* EXERCISE REQUIREMENTS *
Rewrite the stretch of the material from the line containing "ON THIS PAGE" through the line containing "suali Spiegate" as a numbered list, with blank lines dropped and the pictures left out.

* DATA FOR PROCESSING *
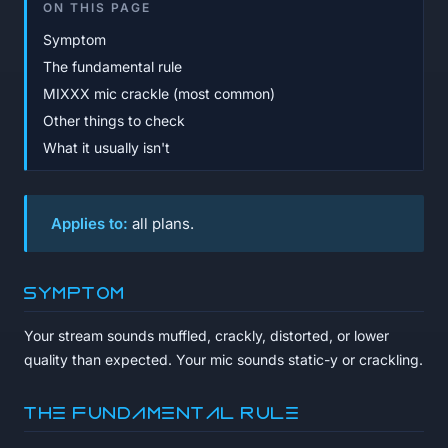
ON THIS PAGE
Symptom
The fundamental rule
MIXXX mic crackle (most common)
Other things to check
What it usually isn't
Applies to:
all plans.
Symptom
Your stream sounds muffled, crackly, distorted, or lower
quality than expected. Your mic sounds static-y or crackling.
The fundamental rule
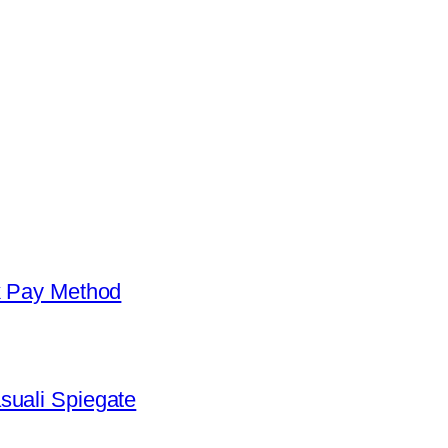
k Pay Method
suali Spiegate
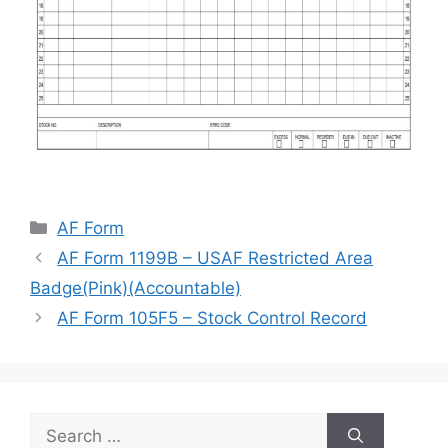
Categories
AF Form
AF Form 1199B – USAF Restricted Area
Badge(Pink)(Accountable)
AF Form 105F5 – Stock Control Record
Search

--

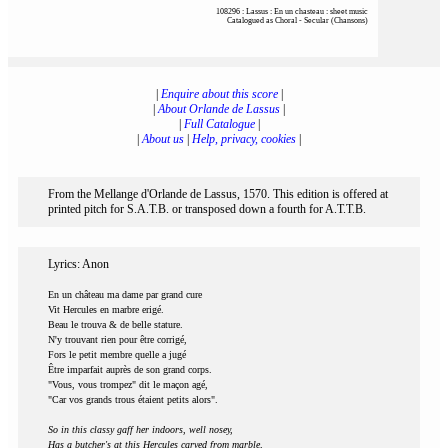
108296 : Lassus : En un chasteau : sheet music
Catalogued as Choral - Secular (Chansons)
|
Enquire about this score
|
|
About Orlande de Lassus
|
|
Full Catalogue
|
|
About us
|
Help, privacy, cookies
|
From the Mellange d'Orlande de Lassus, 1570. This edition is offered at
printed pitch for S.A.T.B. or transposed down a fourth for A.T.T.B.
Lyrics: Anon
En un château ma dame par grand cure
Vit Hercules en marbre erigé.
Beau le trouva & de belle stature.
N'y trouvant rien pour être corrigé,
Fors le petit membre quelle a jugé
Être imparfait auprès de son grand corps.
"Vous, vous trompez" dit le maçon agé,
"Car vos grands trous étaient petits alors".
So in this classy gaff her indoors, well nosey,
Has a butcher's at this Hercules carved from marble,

==

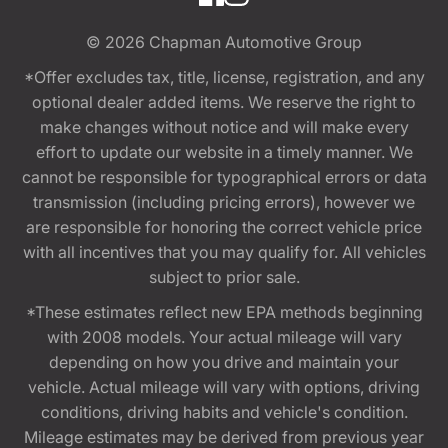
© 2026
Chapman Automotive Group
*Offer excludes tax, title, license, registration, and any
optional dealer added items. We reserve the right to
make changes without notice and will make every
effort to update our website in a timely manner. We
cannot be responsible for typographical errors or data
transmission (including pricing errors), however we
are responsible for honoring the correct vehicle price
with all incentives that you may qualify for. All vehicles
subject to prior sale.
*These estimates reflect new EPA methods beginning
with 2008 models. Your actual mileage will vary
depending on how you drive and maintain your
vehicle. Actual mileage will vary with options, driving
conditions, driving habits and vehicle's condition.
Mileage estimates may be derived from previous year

* RESPONSE AREA *
1. ON THIS PAGE
2. Symptom
3. The fundamental rule
4. MIXXX mic crackle (most common)
5. Other things to check
6. What it usually isn't
7. Applies to:
8. all plans.
9. Symptom
10. Your stream sounds muffled, crackly, distorted, or lower
11. quality than expected. Your mic sounds static-y or crackling.
12. The fundamental rule
13. k Pay Method
14. suali Spiegate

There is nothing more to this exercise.